Bonaparte Corporation of Chicago provided supervision and installation labor as part of the joint venture, according to Jason Bonaparte, director of corporate communications. Bonaparte is a full-service electrical and communications contractor, with William Bonaparte Jr., president/CEO, at the helm and other family members in key positions. Bonaparte also sits on the executive committee of NECA.
“It was a great partnership, and we played off each others’ strengths,” said Jason Bonaparte. “It’s so important to network and develop relationships such as this. Similar joint-venture relationships have positioned our company into landing jobs such as: maintaining Chicago’s 911 Emergency System for two years; installing Gothic lighting fixtures throughout the city; and wiring several DC sub-stations for the Chicago Transit Authority’s Blue Line Rehabilitation Project. To say the least, our company has greatly benefited from joint-venture relationships,” he added.

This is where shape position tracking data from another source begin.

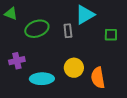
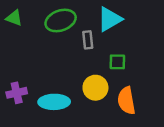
green ellipse: (37, 29) -> (61, 20), moved
green square: (111, 35) -> (117, 62), moved
purple cross: (17, 61) -> (17, 93), moved

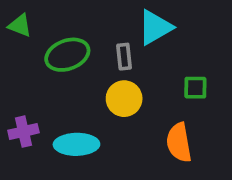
green ellipse: (61, 20) -> (67, 55), moved
green square: (117, 62) -> (195, 88), moved
yellow circle: (95, 88) -> (124, 99), moved

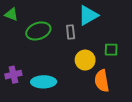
yellow circle: (124, 99) -> (85, 60), moved

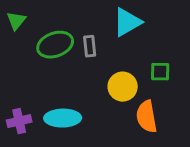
green triangle: (11, 14) -> (16, 21), turned 48
gray rectangle: (71, 32) -> (90, 46), moved
purple cross: (13, 75) -> (19, 121), moved

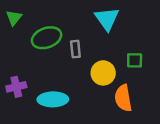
cyan triangle: (127, 22) -> (107, 19), turned -36
gray rectangle: (90, 46) -> (75, 49), moved
purple cross: (19, 121) -> (16, 87), moved

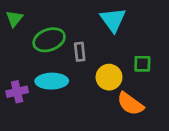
orange semicircle: (123, 98) -> (130, 104), turned -44
cyan ellipse: (53, 99) -> (52, 81), moved

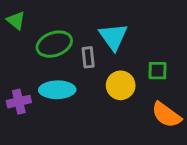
green triangle: (14, 18) -> (16, 20), turned -30
cyan triangle: (113, 20) -> (113, 37), moved
orange semicircle: (130, 104) -> (166, 115), moved

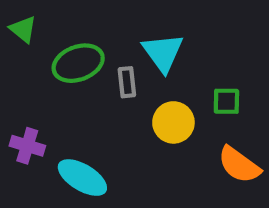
cyan ellipse: (57, 90) -> (82, 178), moved, turned 32
purple cross: (19, 102) -> (27, 146), turned 30

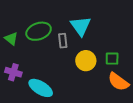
green triangle: (23, 29) -> (11, 39), moved
green square: (226, 101) -> (112, 59), moved

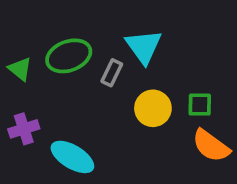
gray rectangle: (63, 41) -> (112, 73), turned 32
purple cross: (13, 72) -> (24, 129), turned -35

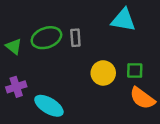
cyan triangle: (144, 47) -> (123, 20), moved, turned -44
gray rectangle: (112, 73) -> (75, 38), moved, turned -30

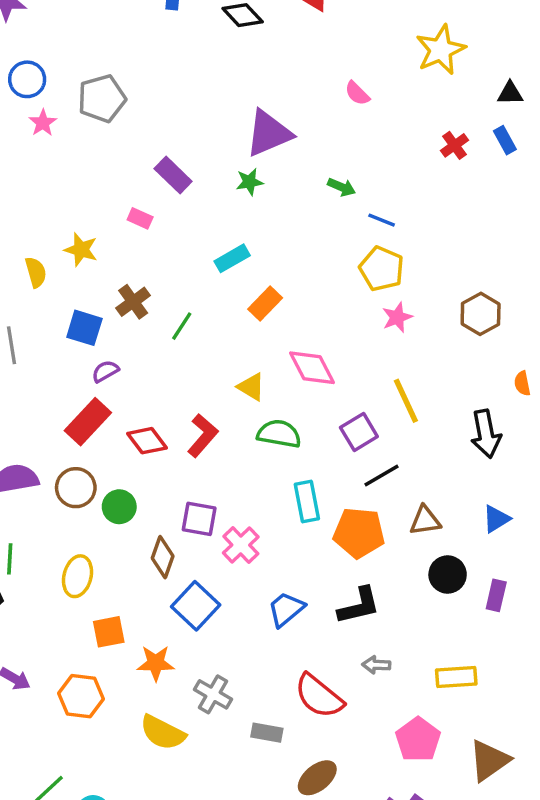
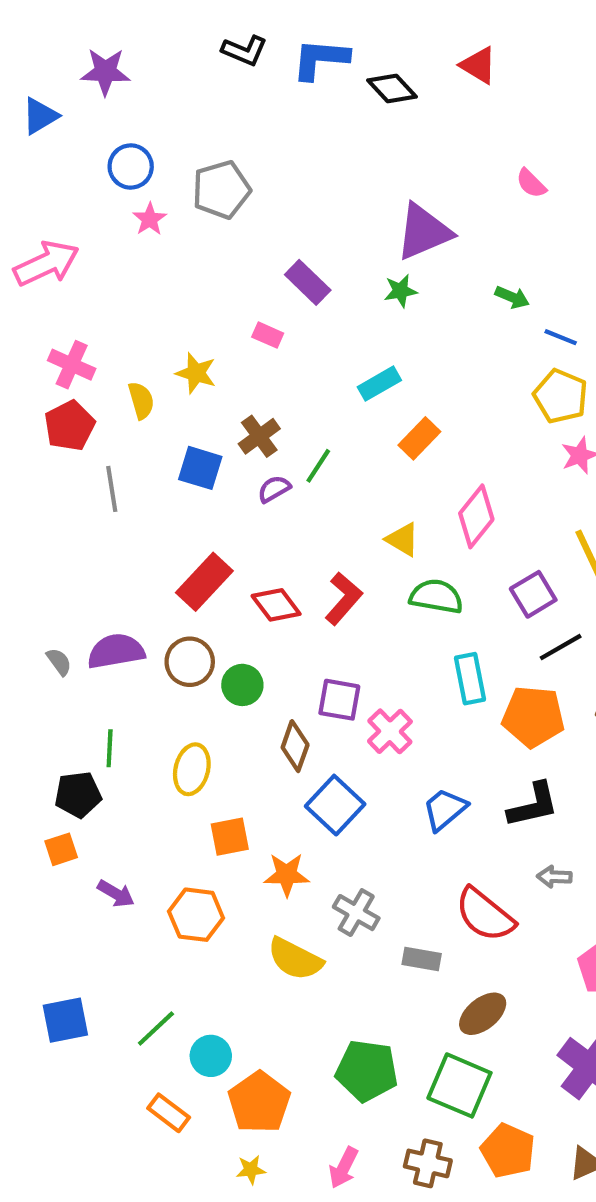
pink diamond: (312, 368) -> (476, 516), turned 66
purple semicircle: (105, 371) -> (274, 489), moved

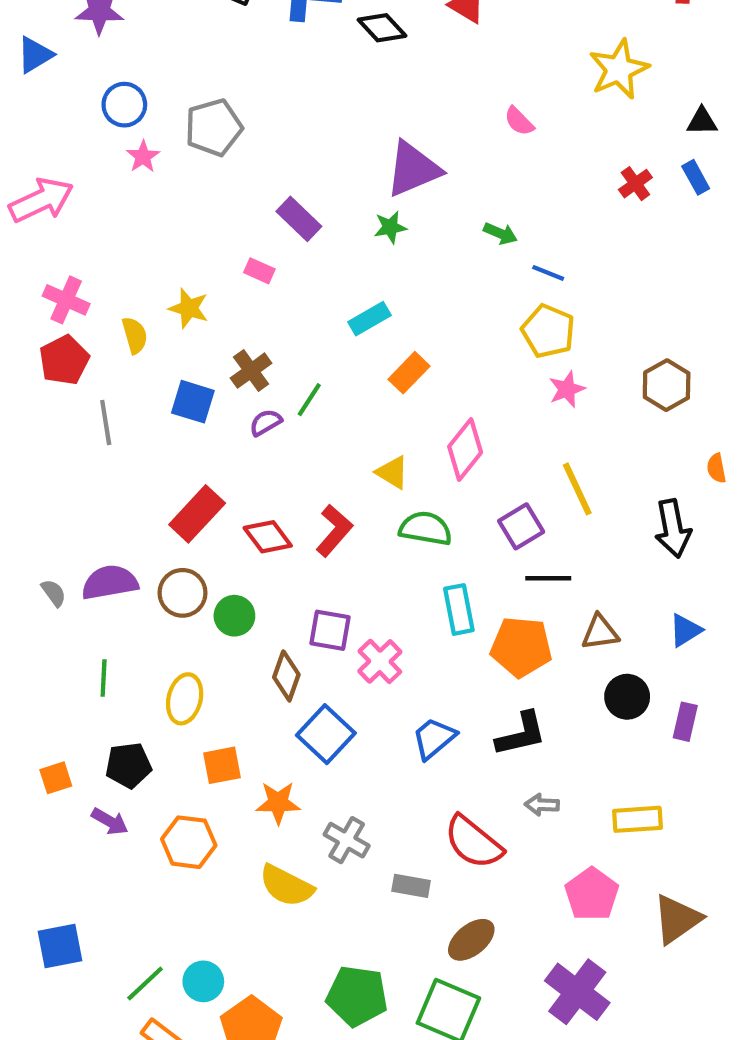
black line: (561, 647) -> (548, 578), turned 30
black pentagon: (78, 795) -> (128, 765), moved
green line: (156, 1029) -> (145, 983), moved

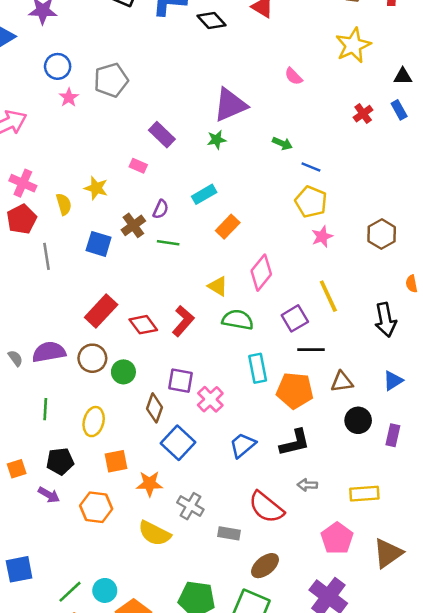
green line: (309, 400) -> (168, 243), turned 65
purple semicircle: (266, 422) -> (161, 209), moved, turned 144

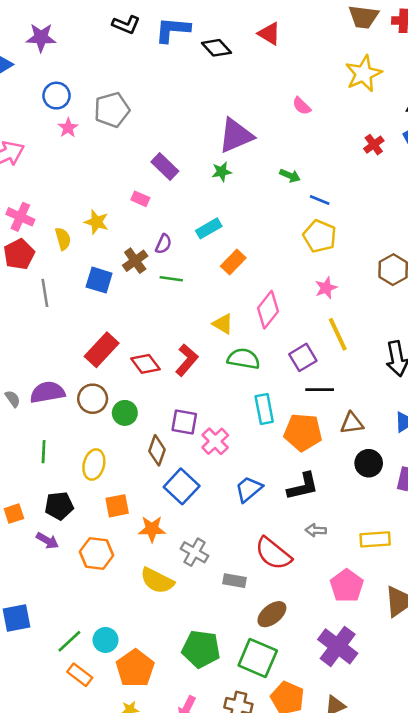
pink star: (322, 237) -> (326, 288), moved

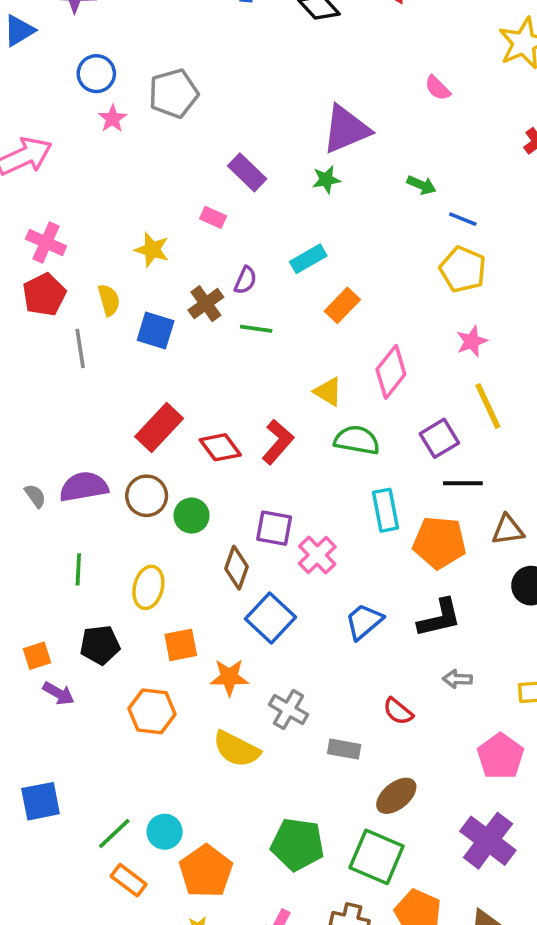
yellow semicircle: (63, 239) -> (109, 300), moved
purple arrow: (47, 541) -> (59, 693), moved
red semicircle: (273, 554) -> (398, 711), size x0.6

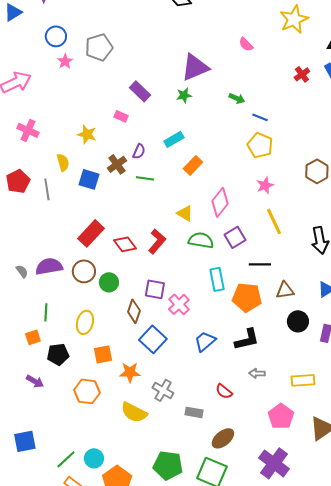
red pentagon: (44, 295) -> (18, 181), moved
purple square: (439, 438) -> (235, 237), moved
orange square: (37, 656) -> (33, 337), moved

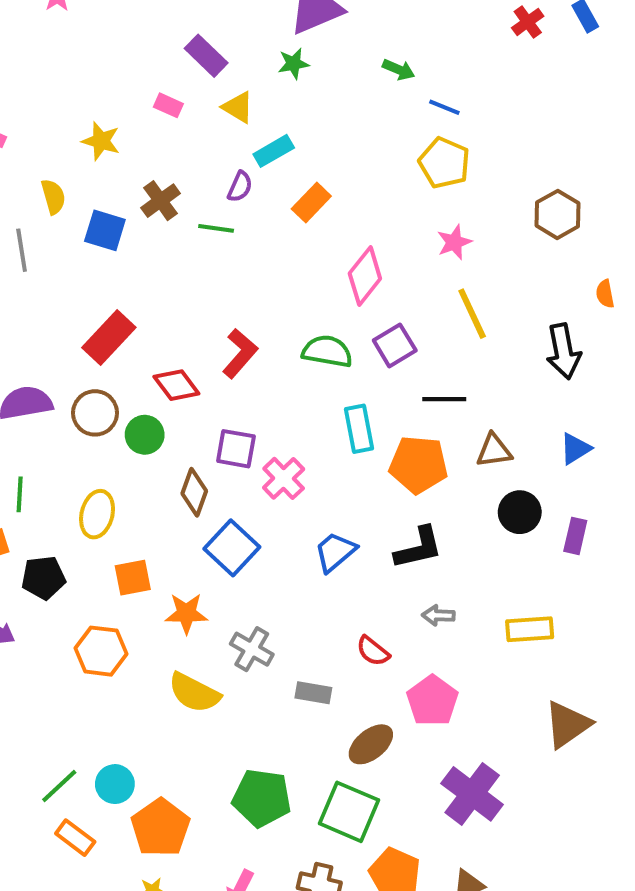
purple semicircle: (139, 151) -> (240, 187), moved
yellow triangle: (185, 213) -> (238, 107), moved
red diamond: (125, 244) -> (176, 385), moved
pink pentagon: (281, 416) -> (432, 701), moved

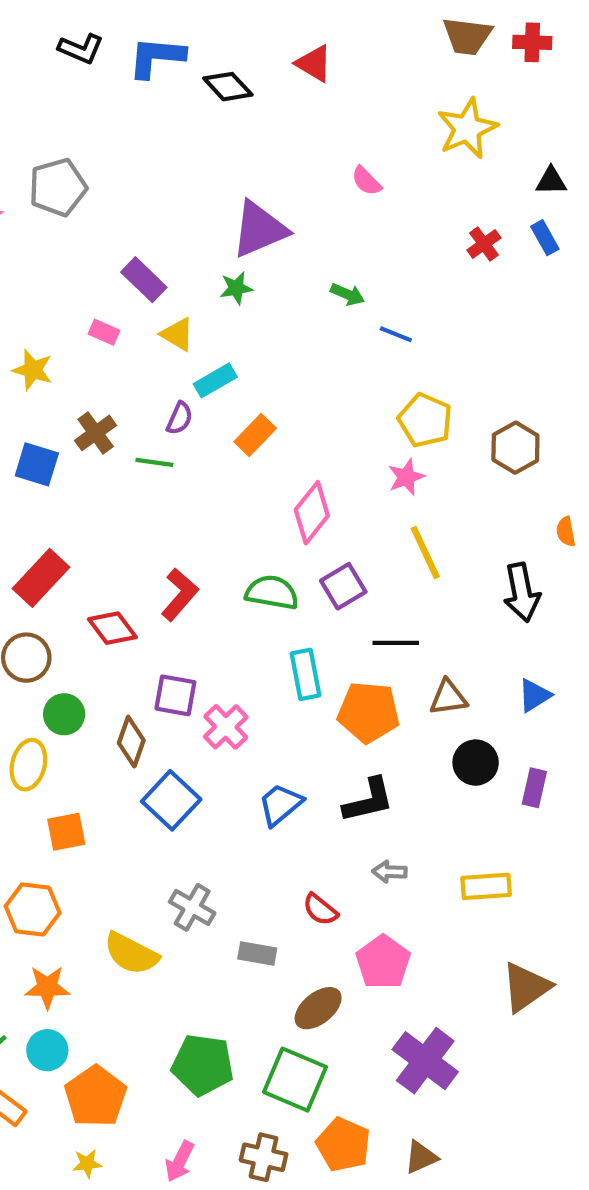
yellow pentagon: (444, 163) -> (425, 420), moved
green circle: (145, 435) -> (64, 714), moved
orange star: (186, 613) -> (47, 987), moved

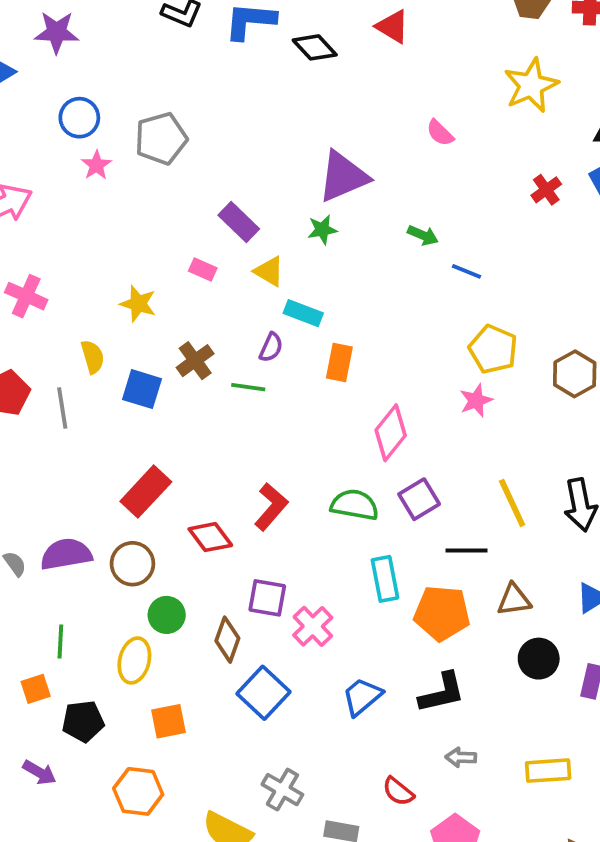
cyan rectangle: (215, 380) -> (303, 313), turned 51
orange rectangle: (255, 435) -> (339, 363), turned -33
yellow line: (425, 553) -> (512, 503), moved

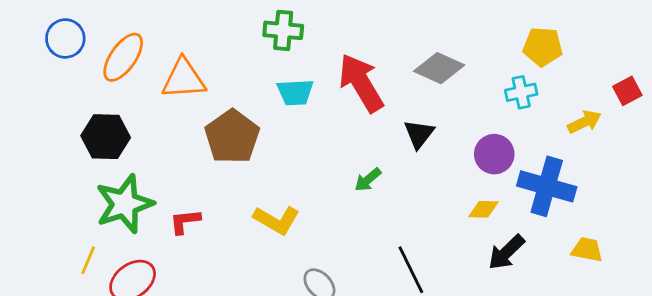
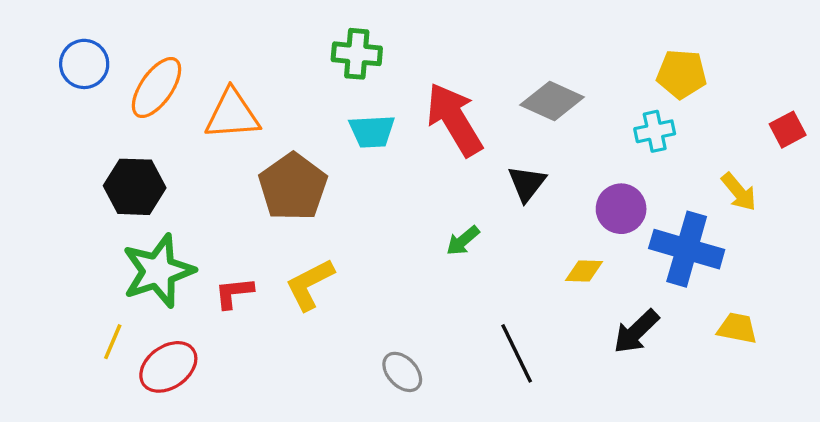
yellow arrow: (584, 122) -> (739, 192), moved, turned 76
yellow diamond: (483, 209) -> (584, 271), moved
yellow L-shape: (276, 220) -> (310, 284), moved, turned 123

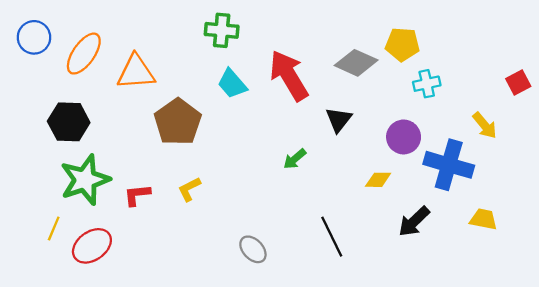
yellow pentagon: (682, 74) -> (402, 44), moved
cyan trapezoid: (372, 131) -> (232, 84), turned 52
yellow L-shape: (310, 284) -> (189, 189), size x0.7

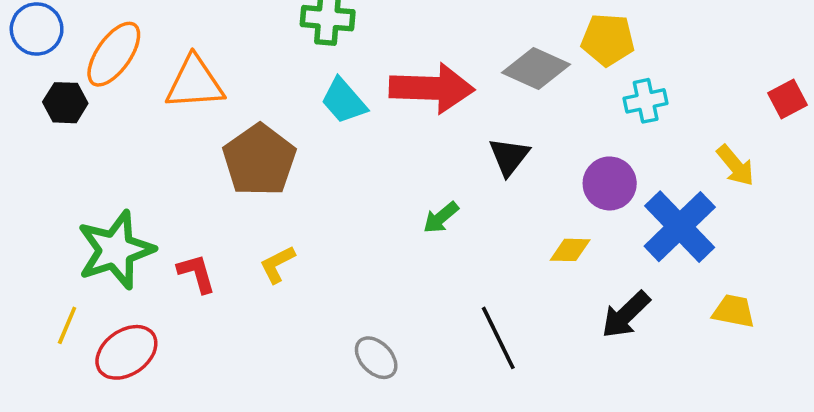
red arrow: (289, 76) -> (432, 88), turned 123
black hexagon: (69, 122) -> (65, 103), moved, size x0.7
blue cross: (449, 165) -> (680, 227), turned 30
red L-shape: (137, 195) -> (196, 273), turned 80

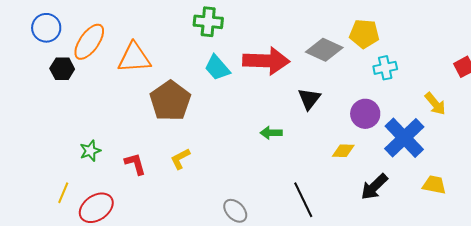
green arrow: (441, 218) -> (271, 133), turned 40
green star: (116, 250) -> (90, 151), size x0.5

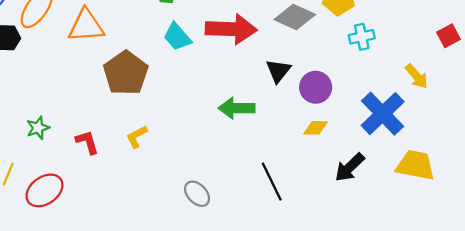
purple circle: (365, 114) -> (316, 87), moved
green arrow: (271, 133) -> (237, 108), size x1.5
yellow trapezoid: (434, 185) -> (416, 165), size x1.5

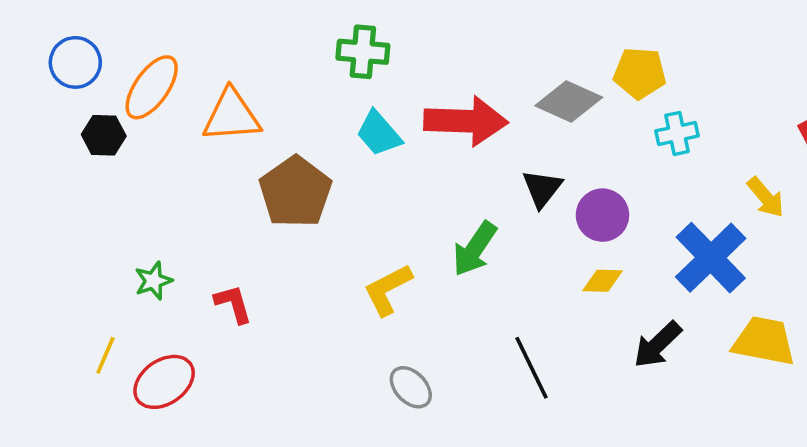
green arrow: (237, 108) -> (475, 249), turned -56
yellow L-shape: (137, 137) -> (388, 290), moved, size x1.4

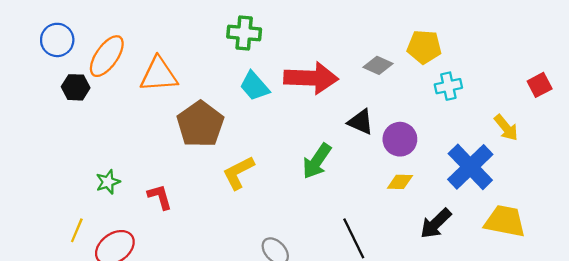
gray diamond: (569, 101) -> (378, 65), size x0.7
black triangle: (542, 188) -> (361, 122), turned -44
yellow L-shape: (388, 290) -> (238, 173), moved

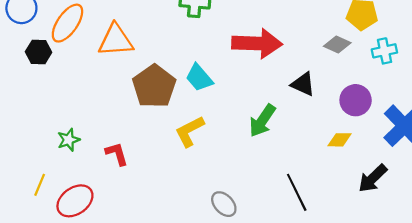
gray diamond: (378, 65) -> (337, 45), moved
cyan trapezoid: (254, 86) -> (199, 78), moved
purple circle: (400, 139) -> (356, 100), moved

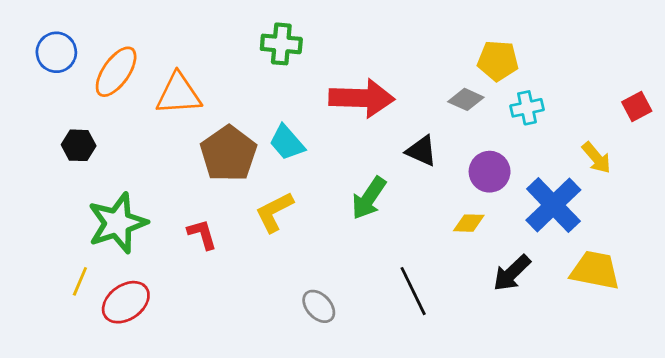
black hexagon: (39, 52) -> (79, 145), moved
green star: (69, 140) -> (117, 223), size x2.0
red L-shape: (117, 154) -> (202, 234), moved

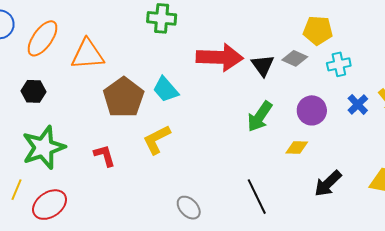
black hexagon: (79, 145) -> (33, 91), moved
black triangle: (422, 151) -> (263, 65), moved, turned 30
green arrow: (369, 198) -> (260, 116), moved
blue cross: (553, 205) -> (358, 104), moved, size x0.5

The third party in the joint venture was Cable Communications Inc., a contracting firm run by Susan Hurley, president and owner.
“We definitely worked as a team—like one organization,” said Hurley. “We supplied labor for a variety of tasks,” she said, based on Advent’s specifications. Hurley said formal arrangements, such as the ABC Joint Venture, as well as informal networking among different specialty contractors, is the way to achieve success. Cable Communications continues to work with NECA and other contractors on a variety of high-profile jobs in and around the city, including the renovation of Soldier Field at the lakefront.
Walsdorf concurred with the other joint-venture partners on the value of networking and working together. He added that specialty contractors are extremely important to NECA and electrical contracting trades.
“Some may not think of specialty contractors as traditional NECA members, but that’s a misconception. I’m a board member of the Electrical Contractors Association of Chicago and a trustee of the IBEW Local 134 Health and Welfare and Pension Plans, so I’m very much involved in professional electrical contracting. Through the efforts of far-sighted people in our Chapter and others, NECA has embraced specialty contractors such as me, which makes coordination and cooperation between the trades so much easier. Being a knowledgeable and quality specialty contractor has led to profitable relationships with traditional power and lighting contractors,” he said.